Friday, April 8, 2005

What's time got to do with it?

Endless Conversation by Tony Evans


Tony Evans

Someone in a hurry once said that "time is money." Well it isn't. Yet time might be the single best thing that money can buy. Time to think and to consider.

The way we use our spare moments is a good measure for separating the decadent among us from the merely extravagant. After all, extravagance went out of fashion about the time of the French Revolution. Sure, there was fighting in the streets, but the cool people were hanging out in cafés eating cake and writing poetry.

Good old-fashioned opulence took a dive much earlier during the reign of the Mogul emperors and has never quite recovered. About this time a bored Indian prince by the name of Siddhartha wandered out of the palace, started hanging out with the wrong crowd, and forever changed the world.

Extravagance needs an audience. Decadence is exquisite rebellion.

You don't have to be a good Buddhist to know what Siddhartha was up to. You only have to sit still somewhere for a few minutes doing nothing to find out what he was up against. Sitting and breathing might have led the Buddha to enlightenment, but in 21st century America it flies like sand into the eyes of the Protestant Work Ethic. The great engine of free market capitalism didn't get where it's going on the backs of layabouts and idlers like the Buddha, Thic Nhat Han, and Winnie the Pooh. Come to think of it, where is it going? Oh, nevermind.... Back to work!

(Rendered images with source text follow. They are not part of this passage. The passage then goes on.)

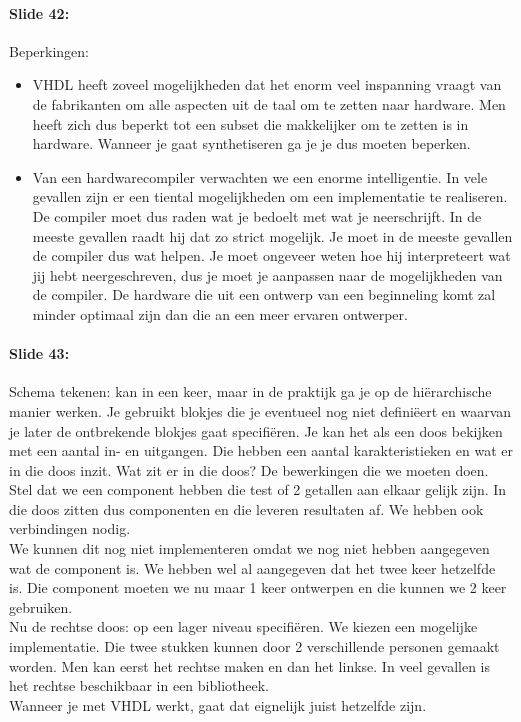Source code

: \documentclass[10pt,a4paper]{book}
\begin{document}
\paragraph{Slide 42:} Beperkingen:
\begin{itemize}
\item VHDL heeft zoveel mogelijkheden dat het enorm veel inspanning vraagt van de fabrikanten om alle aspecten uit de taal om te zetten naar hardware. Men heeft zich dus beperkt tot een subset die makkelijker om te zetten is in hardware. Wanneer je gaat synthetiseren ga je je dus moeten beperken.
\item Van een hardwarecompiler verwachten we een enorme intelligentie. In vele gevallen zijn er een tiental mogelijkheden om een implementatie te realiseren. De compiler moet dus raden wat je bedoelt met wat je neerschrijft. In de meeste gevallen raadt hij dat zo strict mogelijk. Je moet in de meeste gevallen de compiler dus wat helpen. Je moet ongeveer weten hoe hij interpreteert wat jij hebt neergeschreven, dus je moet je aanpassen naar de mogelijkheden van de compiler. De hardware die uit een ontwerp van een beginneling komt zal minder optimaal zijn dan die an een meer ervaren ontwerper.
\end{itemize}

\paragraph{Slide 43:} Schema tekenen: kan in een keer, maar in de praktijk ga je op de hi\"erarchische manier werken. Je gebruikt blokjes die je eventueel nog niet defini\"eert en waarvan je later de ontbrekende blokjes gaat specifi\"eren. Je kan het als een doos bekijken met een aantal in- en uitgangen. Die hebben een aantal karakteristieken en wat er in die doos inzit. Wat zit er in die doos? De bewerkingen die we moeten doen. Stel dat we een component hebben die test of 2 getallen aan elkaar gelijk zijn. In die doos zitten dus componenten en die leveren resultaten af. We hebben ook verbindingen nodig.\\
We kunnen dit nog niet implementeren omdat we nog niet hebben aangegeven wat de component is. We hebben wel al aangegeven dat het twee keer hetzelfde is. Die component moeten we nu maar 1 keer ontwerpen en die kunnen we 2 keer gebruiken.\\
Nu de rechtse doos: op een lager niveau specifi\"eren. We kiezen een mogelijke implementatie. Die twee stukken kunnen door 2 verschillende personen gemaakt worden. Men kan eerst het rechtse maken en dan het linkse. In veel gevallen is het rechtse beschikbaar in een bibliotheek.\\
Wanneer je met VHDL werkt, gaat dat eignelijk juist hetzelfde zijn.
\end{document}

There will always be more to do and meditating on the present moment may at times seem highly over-rated, but in a very real sense it's all we've got; standing in line at the grocery store, or standing in line at the airport. Washing the dishes, reading a book, or playing in the yard. It's all just life. And ain't life grand? Every moment begs for fullness and might resonate with all of creation. The ecstatic and the mundane co-exist in every moment. And perhaps a great deal more.

It's hard to measure things like ideas and emotions. Yet they direct the traffic of our lives whether it's on a crowded freeway or a country road. When we forget what life is all about, we lose perspective and ... come to think of it, what is life all about?

William Blake had some idea when he wrote:

"To see a World in a Grain of Sand

And a Heaven in a Wild Flower,

Hold Infinity in the palm of your hand

And Eternity in an hour."

Perhaps he would agree that the greatest luxury in life is to not be in a hurry.